(Saved entries)
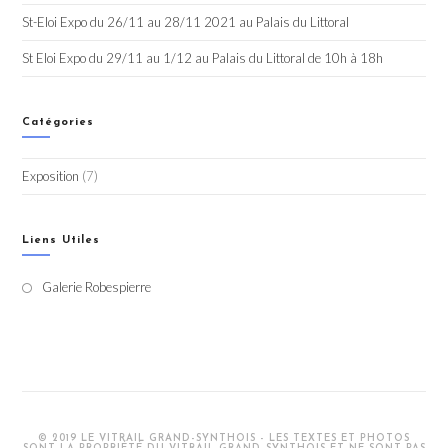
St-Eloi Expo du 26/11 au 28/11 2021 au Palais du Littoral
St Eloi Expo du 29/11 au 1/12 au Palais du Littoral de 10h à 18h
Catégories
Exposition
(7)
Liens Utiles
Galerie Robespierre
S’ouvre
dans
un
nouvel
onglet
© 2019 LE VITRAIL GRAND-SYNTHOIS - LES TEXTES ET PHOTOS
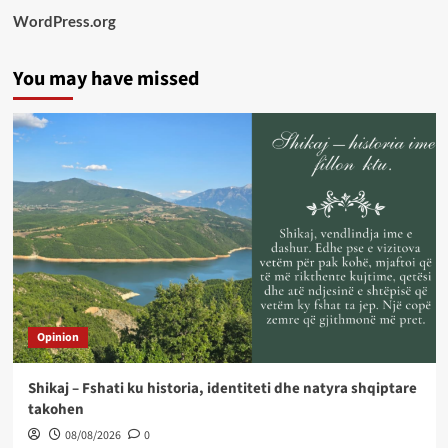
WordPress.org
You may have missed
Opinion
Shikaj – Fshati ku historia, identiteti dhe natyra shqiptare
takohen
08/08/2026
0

==

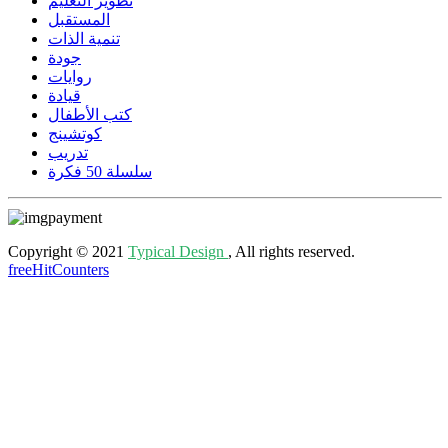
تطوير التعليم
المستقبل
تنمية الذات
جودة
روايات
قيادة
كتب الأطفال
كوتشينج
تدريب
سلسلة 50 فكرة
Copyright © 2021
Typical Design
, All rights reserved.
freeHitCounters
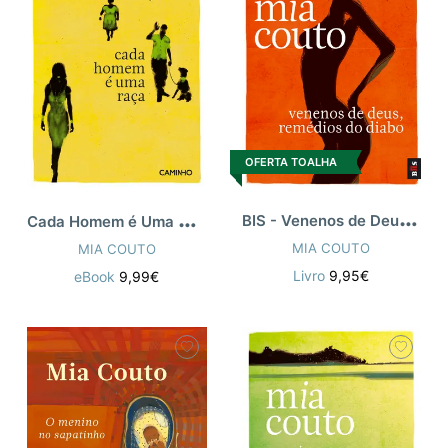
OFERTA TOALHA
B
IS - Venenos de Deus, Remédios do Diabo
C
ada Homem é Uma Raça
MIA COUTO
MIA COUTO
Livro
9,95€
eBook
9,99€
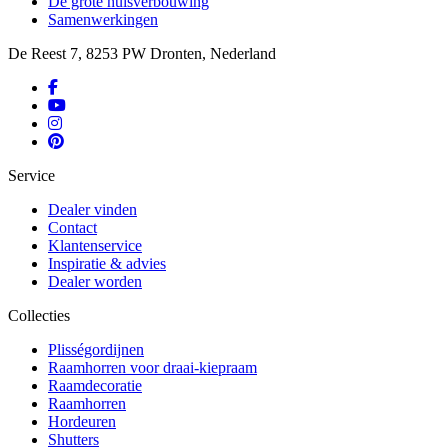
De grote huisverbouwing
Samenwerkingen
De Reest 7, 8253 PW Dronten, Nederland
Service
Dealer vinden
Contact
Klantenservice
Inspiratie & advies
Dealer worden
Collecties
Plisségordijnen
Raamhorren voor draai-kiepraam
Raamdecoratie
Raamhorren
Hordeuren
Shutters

==

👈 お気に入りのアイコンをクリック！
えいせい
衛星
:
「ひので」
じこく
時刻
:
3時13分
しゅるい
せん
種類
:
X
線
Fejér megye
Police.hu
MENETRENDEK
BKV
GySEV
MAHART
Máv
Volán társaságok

▶ Exercise
Wherever the string "Littoral" appears in the entries, copy that line.

▶ The completed task
St-Eloi Expo du 26/11 au 28/11 2021 au Palais du Littoral
St Eloi Expo du 29/11 au 1/12 au Palais du Littoral de 10h à 18h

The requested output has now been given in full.